Lordstown Motors Monday reported that it has received a letter of intent from Florida-based Innervations, which will broker 1,000 of its Endurance electric pickups to clients seeking to convert company fleets to electric. 

Innervations helps companies “add innovative products and services to minimize their carbon footprint,” such as Level 2 and DC fast charging hardware. 

In an update with the announcement, Lordstown didn't report an order total, but it said that it “has now received letters of intent from customers across the country, including government entities, fleet management organizations, construction companies, security companies, landscapers and grounds crews, and those working in the fields of steel, natural gas, oil and petroleum.”

Lordstown Motors Endurance

Lordstown Motors Endurance

Lordstown Motors was created last year when General Motors sold its former Lordstown, Ohio, assembly facility to the newly formed company, which will use the plant to make an electric pickup there starting as soon as late this year. The Endurance truck that Lordstown plans to assemble there is a continuation of the Workhorse W-15, a range-extended electric truck that was being developed by Workhorse, which owns 10% of the new company and will license its propulsion technology. 

Lordstown hasn’t clarified to Green Car Reports, after repeated requests, whether the thousands of pre-orders Workhorse had received for the W-15 will transfer to the Endurance, and if so how that might work. Very early on, the company had indicated that they would.

Outside of this letter of intent (LOI), Lordstown had previously reported similar LOIs received for 250 trucks for FirstEnergy, an Akron, Ohio based public utility, and 500 trucks for Clean Fuels Ohio, a “fuel-neutral” non-profit that aims to be “advocates of any advanced fuel or vehicle technology that reduces pollution.”

Unlike electric trucks from Rivian, Tesla, Ford, and GMC-Hummer that are on the way, the Lordstown truck will be pitched as a work truck—aiming for high reliability, low maintenance, and low operating costs versus traditional gas or diesel trucks. 

Compared to those other electric trucks, the Endurance is likely to weigh less, and its in-wheel hub motors, at all four wheels in at least some models, will be a unique tech feature and perhaps selling point.

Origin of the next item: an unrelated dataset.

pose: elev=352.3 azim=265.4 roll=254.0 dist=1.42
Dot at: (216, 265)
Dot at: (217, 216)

As with the W-15, we expect the Endurance to borrow pieces from a range of existing pickups—including but not limited to GM trucks. 

Lordstown has been ramping up preview teasers in anticipation of the production version’s debut this summer; it just this week (below) showed a development mule in a hill-climb exercise. 

Separately, GM and LG Chem are jointly building a nearby battery plant that will develop and make batteries for GM’s next-generation electric vehicles and their Ultium propulsion system—confirmed last month for GM’s portfolio of brands, and then last week for a Honda electric vehicle.